Smart biomaterials in restorative dentistry: Recent advances and future perspectives

Smart biomaterials in restorative dentistry are engineered to detect and respond to diverse physiological and environmental stimuli, including mechanical stress, pH fluctuations, temperature changes, and magnetic or electrical fields. Unlike conventional inert restorative materials, these intelligent systems integrate both diagnostic and therapeutic functions into clinical practice. This review systematically summarizes recent advances in smart restorative materials using a methodology that combines literature-based classification with comparative evaluation. The materials are categorized into nanocomposites, hydrogels, bioactive agents, chemical and resin-based systems, intelligent carrier platforms, and ceramic-based materials. For each category, we examine design strategies, underlying mechanisms, and representative experimental or preclinical findings.
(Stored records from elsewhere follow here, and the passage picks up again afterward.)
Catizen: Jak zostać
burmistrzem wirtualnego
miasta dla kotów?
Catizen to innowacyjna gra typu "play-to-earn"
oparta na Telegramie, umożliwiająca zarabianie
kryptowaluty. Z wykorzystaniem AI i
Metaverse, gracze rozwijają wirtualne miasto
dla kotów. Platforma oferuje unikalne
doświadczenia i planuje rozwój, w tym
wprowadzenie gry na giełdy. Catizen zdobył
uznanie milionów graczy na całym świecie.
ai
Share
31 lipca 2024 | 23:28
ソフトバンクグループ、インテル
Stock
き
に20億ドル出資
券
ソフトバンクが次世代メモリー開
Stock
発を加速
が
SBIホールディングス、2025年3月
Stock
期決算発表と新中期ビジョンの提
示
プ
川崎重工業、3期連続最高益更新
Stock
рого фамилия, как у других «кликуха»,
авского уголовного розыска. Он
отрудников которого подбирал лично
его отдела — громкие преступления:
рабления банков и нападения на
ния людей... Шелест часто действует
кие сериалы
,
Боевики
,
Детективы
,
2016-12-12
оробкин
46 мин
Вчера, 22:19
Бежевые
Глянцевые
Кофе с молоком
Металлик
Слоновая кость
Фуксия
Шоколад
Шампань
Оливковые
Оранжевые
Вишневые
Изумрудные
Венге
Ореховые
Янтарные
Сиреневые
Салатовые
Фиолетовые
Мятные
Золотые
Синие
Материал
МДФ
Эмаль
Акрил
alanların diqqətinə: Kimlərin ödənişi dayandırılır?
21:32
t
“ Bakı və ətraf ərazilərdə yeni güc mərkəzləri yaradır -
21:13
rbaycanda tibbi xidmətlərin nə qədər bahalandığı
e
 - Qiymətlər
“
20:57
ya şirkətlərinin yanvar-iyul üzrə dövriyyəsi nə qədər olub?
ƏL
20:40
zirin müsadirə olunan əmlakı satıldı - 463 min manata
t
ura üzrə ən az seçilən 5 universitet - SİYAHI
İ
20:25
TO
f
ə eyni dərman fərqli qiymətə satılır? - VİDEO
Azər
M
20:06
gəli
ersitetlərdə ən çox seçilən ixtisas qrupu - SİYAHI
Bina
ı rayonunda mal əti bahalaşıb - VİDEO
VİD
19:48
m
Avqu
The analysis highlights progress in drug delivery, antibacterial–remineralization coupling, self-healing capacity, and tissue engineering applications. In addition, the review outlines the advantages and limitations of each material class, evaluates their readiness for clinical translation, and identifies technical barriers to widespread adoption. Finally, future research directions are discussed, including multi-stimulus coupling, bioinspired functionalization, and integration with digital dentistry technologies. Overall, this review provides a comprehensive methodological and developmental perspective on smart restorative materials, with the goal of supporting their translation from laboratory innovation to clinical application.